Pull out each line of the data that contains the string "generátor", treating uppercase and lowercase as different.

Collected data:
=== Begin Enclosure ===

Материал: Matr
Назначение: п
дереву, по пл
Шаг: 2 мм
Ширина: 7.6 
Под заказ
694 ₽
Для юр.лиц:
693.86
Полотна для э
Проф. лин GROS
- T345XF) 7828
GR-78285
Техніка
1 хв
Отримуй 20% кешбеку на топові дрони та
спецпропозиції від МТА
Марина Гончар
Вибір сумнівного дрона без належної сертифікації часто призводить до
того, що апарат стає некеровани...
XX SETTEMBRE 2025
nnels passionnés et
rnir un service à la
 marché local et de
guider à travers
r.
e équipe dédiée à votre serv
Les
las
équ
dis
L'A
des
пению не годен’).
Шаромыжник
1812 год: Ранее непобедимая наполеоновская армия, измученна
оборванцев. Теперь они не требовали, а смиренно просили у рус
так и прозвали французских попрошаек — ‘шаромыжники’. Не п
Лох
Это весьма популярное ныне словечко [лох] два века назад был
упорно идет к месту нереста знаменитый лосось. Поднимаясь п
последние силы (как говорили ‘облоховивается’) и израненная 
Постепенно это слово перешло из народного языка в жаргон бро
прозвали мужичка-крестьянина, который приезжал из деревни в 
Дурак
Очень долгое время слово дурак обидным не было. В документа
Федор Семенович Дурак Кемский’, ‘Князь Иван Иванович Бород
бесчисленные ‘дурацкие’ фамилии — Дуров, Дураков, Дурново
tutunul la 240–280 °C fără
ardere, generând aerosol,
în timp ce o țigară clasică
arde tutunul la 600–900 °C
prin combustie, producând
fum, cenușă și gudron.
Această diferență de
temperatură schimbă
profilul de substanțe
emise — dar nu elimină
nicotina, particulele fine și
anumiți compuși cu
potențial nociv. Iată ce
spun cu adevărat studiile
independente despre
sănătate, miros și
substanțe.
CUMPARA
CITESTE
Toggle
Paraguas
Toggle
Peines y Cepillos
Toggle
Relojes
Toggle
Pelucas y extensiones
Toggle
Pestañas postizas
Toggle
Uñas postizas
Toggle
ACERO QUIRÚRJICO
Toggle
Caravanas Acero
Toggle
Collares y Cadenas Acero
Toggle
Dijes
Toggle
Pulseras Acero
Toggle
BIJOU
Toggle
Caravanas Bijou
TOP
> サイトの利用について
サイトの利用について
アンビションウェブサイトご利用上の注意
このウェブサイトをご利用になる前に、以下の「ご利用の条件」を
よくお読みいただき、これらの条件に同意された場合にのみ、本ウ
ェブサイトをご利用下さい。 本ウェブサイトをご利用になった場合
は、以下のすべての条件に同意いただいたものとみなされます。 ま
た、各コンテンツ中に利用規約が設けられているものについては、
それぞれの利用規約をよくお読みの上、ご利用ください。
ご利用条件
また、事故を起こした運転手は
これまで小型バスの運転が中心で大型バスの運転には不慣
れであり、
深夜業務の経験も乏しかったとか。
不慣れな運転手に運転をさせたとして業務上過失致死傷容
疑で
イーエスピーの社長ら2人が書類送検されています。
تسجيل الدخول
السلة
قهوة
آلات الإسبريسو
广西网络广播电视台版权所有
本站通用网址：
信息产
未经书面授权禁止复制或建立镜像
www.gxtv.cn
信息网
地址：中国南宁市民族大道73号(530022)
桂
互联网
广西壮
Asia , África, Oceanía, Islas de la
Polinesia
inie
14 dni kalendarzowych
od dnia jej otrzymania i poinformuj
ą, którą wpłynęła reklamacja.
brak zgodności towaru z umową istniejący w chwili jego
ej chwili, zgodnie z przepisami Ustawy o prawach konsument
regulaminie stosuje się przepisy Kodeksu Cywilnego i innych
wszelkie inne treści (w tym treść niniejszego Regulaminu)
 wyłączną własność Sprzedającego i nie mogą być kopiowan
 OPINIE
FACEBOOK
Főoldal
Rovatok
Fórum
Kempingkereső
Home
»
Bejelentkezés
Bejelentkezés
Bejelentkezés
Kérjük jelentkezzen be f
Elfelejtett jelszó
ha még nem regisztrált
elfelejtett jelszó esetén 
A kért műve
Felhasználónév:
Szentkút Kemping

=== End Enclosure ===
=== Begin Enclosure ===

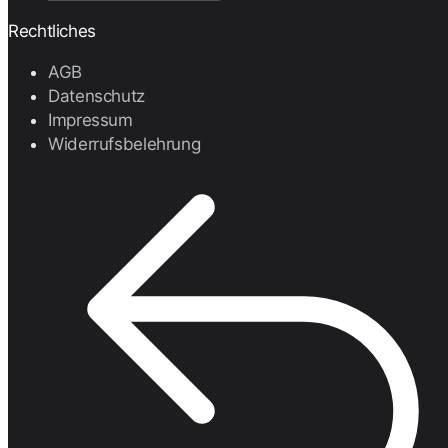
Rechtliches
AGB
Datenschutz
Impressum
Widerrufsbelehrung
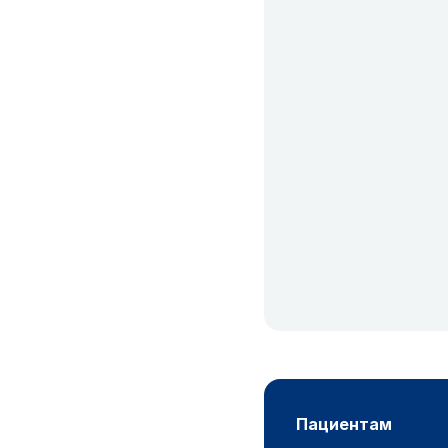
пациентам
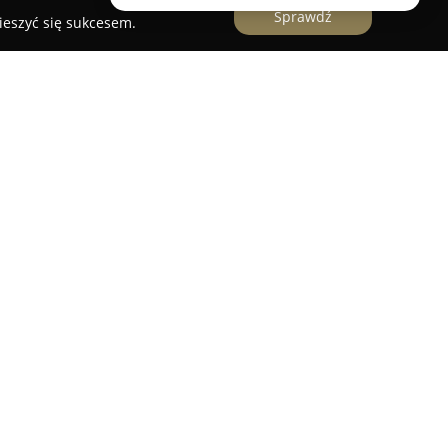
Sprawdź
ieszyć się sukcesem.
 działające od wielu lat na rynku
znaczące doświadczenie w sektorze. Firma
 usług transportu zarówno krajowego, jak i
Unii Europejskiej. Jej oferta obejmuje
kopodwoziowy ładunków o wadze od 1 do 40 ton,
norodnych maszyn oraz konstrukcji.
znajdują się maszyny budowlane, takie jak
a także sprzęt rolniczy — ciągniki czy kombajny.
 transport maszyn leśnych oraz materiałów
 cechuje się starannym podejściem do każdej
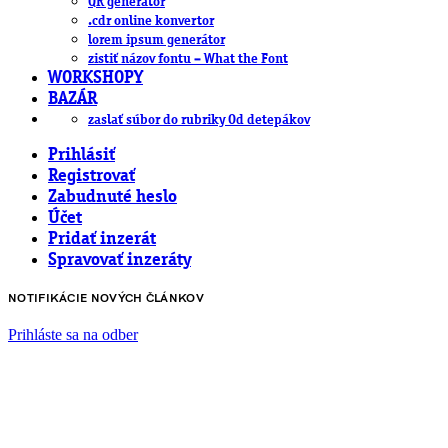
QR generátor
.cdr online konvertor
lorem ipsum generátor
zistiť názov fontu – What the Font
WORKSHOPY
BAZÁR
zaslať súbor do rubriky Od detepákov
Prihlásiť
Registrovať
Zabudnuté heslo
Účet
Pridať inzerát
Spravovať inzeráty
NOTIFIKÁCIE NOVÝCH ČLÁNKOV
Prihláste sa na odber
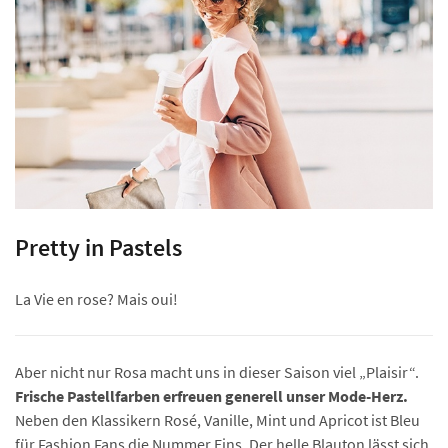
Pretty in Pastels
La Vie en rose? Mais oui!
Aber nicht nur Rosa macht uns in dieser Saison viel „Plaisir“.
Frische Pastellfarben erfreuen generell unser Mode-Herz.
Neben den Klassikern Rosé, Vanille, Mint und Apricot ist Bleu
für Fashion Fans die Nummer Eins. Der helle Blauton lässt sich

=== End Enclosure ===

** RESPONSE FOR THIS EXERCISE **
QR generátor
lorem ipsum generátor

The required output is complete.